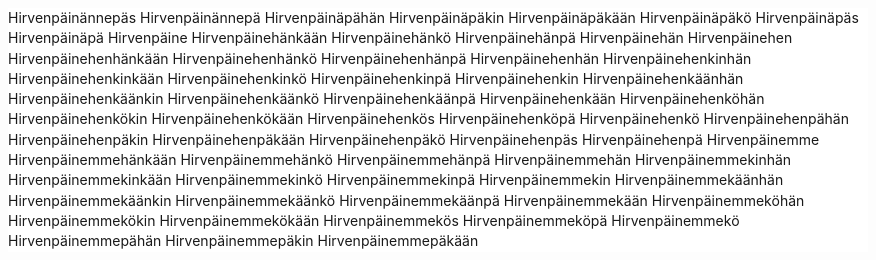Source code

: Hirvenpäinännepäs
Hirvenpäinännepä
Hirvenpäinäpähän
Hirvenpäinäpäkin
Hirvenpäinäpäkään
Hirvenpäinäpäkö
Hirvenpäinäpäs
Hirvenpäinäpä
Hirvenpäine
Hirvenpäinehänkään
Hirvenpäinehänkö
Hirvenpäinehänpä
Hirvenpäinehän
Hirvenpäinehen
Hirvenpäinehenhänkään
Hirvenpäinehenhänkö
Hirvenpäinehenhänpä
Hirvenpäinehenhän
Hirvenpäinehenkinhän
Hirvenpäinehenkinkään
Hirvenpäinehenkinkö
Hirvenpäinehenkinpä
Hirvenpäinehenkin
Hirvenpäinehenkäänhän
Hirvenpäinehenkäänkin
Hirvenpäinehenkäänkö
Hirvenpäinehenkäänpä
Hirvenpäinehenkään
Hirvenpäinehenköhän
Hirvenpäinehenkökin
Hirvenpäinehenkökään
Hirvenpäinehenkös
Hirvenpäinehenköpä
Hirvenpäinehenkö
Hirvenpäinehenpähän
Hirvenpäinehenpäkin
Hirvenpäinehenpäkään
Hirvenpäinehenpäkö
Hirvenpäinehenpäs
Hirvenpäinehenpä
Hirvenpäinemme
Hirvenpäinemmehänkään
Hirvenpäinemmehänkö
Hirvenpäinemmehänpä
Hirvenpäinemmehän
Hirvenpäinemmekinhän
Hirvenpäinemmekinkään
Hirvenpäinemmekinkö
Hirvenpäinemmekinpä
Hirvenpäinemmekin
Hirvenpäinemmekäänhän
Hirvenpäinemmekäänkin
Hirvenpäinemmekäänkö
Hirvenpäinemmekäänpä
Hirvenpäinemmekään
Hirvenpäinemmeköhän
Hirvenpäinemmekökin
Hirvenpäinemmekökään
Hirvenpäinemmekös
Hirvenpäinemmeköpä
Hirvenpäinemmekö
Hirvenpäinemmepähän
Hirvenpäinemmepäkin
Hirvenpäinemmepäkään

• Consegna
Modifica le voci riscrivendo tutte le righe con "Source code" sostituito da "Codice sorgente" e il resto invariato. Nella risposta ometti le immagini.

• Spazio risposta
Codice sorgente

: Hirvenpäinännepäs
Hirvenpäinännepä
Hirvenpäinäpähän
Hirvenpäinäpäkin
Hirvenpäinäpäkään
Hirvenpäinäpäkö
Hirvenpäinäpäs
Hirvenpäinäpä
Hirvenpäine
Hirvenpäinehänkään
Hirvenpäinehänkö
Hirvenpäinehänpä
Hirvenpäinehän
Hirvenpäinehen
Hirvenpäinehenhänkään
Hirvenpäinehenhänkö
Hirvenpäinehenhänpä
Hirvenpäinehenhän
Hirvenpäinehenkinhän
Hirvenpäinehenkinkään
Hirvenpäinehenkinkö
Hirvenpäinehenkinpä
Hirvenpäinehenkin
Hirvenpäinehenkäänhän
Hirvenpäinehenkäänkin
Hirvenpäinehenkäänkö
Hirvenpäinehenkäänpä
Hirvenpäinehenkään
Hirvenpäinehenköhän
Hirvenpäinehenkökin
Hirvenpäinehenkökään
Hirvenpäinehenkös
Hirvenpäinehenköpä
Hirvenpäinehenkö
Hirvenpäinehenpähän
Hirvenpäinehenpäkin
Hirvenpäinehenpäkään
Hirvenpäinehenpäkö
Hirvenpäinehenpäs
Hirvenpäinehenpä
Hirvenpäinemme
Hirvenpäinemmehänkään
Hirvenpäinemmehänkö
Hirvenpäinemmehänpä
Hirvenpäinemmehän
Hirvenpäinemmekinhän
Hirvenpäinemmekinkään
Hirvenpäinemmekinkö
Hirvenpäinemmekinpä
Hirvenpäinemmekin
Hirvenpäinemmekäänhän
Hirvenpäinemmekäänkin
Hirvenpäinemmekäänkö
Hirvenpäinemmekäänpä
Hirvenpäinemmekään
Hirvenpäinemmeköhän
Hirvenpäinemmekökin
Hirvenpäinemmekökään
Hirvenpäinemmekös
Hirvenpäinemmeköpä
Hirvenpäinemmekö
Hirvenpäinemmepähän
Hirvenpäinemmepäkin
Hirvenpäinemmepäkään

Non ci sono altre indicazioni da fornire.